- _Assignment_
Only the lines from the one with "right elbow: (223, 227)" through the last line of the records below belong in your answer, reproduced exactly and with the pictures left out.

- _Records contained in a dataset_
^^^^

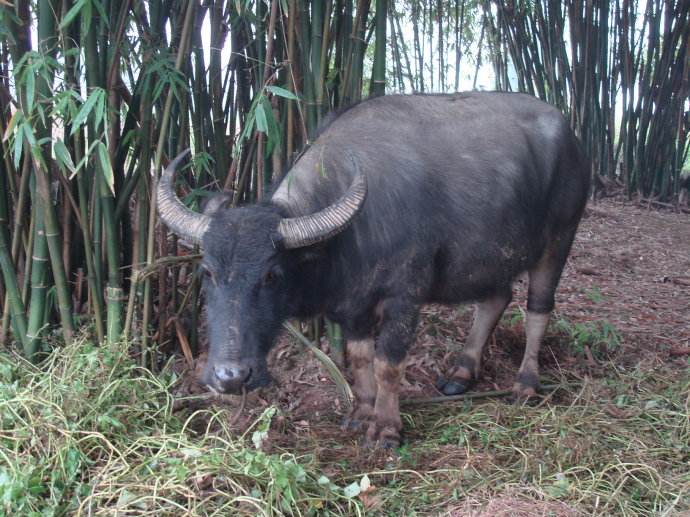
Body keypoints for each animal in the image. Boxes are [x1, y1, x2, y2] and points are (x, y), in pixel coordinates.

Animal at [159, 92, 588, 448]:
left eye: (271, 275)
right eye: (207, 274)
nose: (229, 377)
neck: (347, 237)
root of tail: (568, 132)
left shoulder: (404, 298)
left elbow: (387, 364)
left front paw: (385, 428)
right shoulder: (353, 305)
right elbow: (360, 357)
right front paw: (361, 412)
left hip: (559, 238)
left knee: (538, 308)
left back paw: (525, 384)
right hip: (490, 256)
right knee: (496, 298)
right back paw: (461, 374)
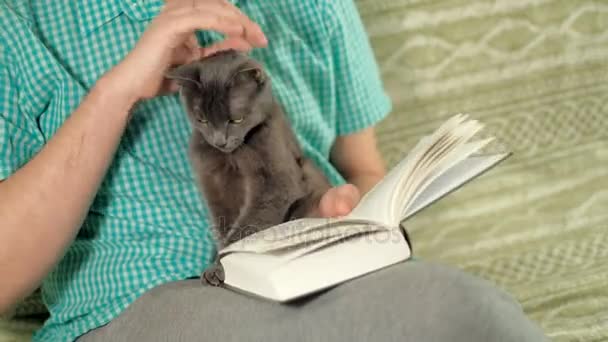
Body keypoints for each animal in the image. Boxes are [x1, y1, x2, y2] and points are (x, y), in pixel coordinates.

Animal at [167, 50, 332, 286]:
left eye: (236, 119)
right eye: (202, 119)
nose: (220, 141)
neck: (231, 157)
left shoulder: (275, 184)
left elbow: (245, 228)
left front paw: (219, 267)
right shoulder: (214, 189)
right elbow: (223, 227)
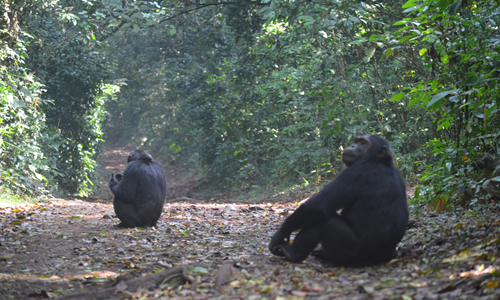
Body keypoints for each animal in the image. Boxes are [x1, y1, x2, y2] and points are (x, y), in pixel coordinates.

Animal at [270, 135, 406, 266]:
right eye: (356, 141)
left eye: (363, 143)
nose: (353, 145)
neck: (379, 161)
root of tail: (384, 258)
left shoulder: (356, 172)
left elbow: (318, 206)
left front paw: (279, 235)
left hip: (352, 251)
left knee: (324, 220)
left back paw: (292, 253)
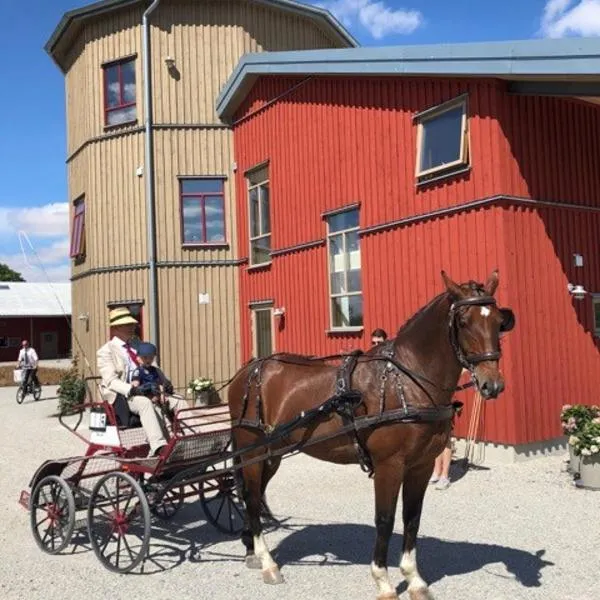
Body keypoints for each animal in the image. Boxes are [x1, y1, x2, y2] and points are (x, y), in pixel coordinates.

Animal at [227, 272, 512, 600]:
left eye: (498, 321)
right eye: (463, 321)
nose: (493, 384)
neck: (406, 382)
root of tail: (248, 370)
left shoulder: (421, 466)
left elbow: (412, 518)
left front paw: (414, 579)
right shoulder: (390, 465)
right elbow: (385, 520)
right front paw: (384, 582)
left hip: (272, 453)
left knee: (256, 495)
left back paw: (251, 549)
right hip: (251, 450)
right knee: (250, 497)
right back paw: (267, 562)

^^^^

- _Reply to the exercise_
right elbow: (223, 227)
Body keypoints for each animal in the image. Boxes are [x1, y1, x2, y2] and points are (x, y), in pixel coordinates.

Animal at [270, 135, 406, 266]:
right eye: (356, 141)
left eye: (363, 143)
nose: (353, 145)
neck: (379, 161)
root of tail: (384, 258)
left shoulder: (356, 172)
left elbow: (318, 206)
left front paw: (279, 235)
left hip: (352, 251)
left knee: (324, 220)
left back paw: (292, 253)
Body keypoints for each animal in the image. Boxes are [x1, y1, x2, y2] and points are (x, y), in pixel coordinates.

Animal at [227, 272, 512, 600]:
left eye: (498, 321)
right eye: (463, 321)
nose: (493, 384)
neck: (406, 382)
root of tail: (248, 370)
left shoulder: (421, 466)
left elbow: (412, 518)
left front paw: (414, 579)
right shoulder: (390, 465)
right elbow: (385, 520)
right front paw: (384, 582)
left hip: (272, 453)
left knee: (256, 495)
left back paw: (251, 549)
right hip: (251, 450)
right knee: (250, 497)
right back paw: (267, 562)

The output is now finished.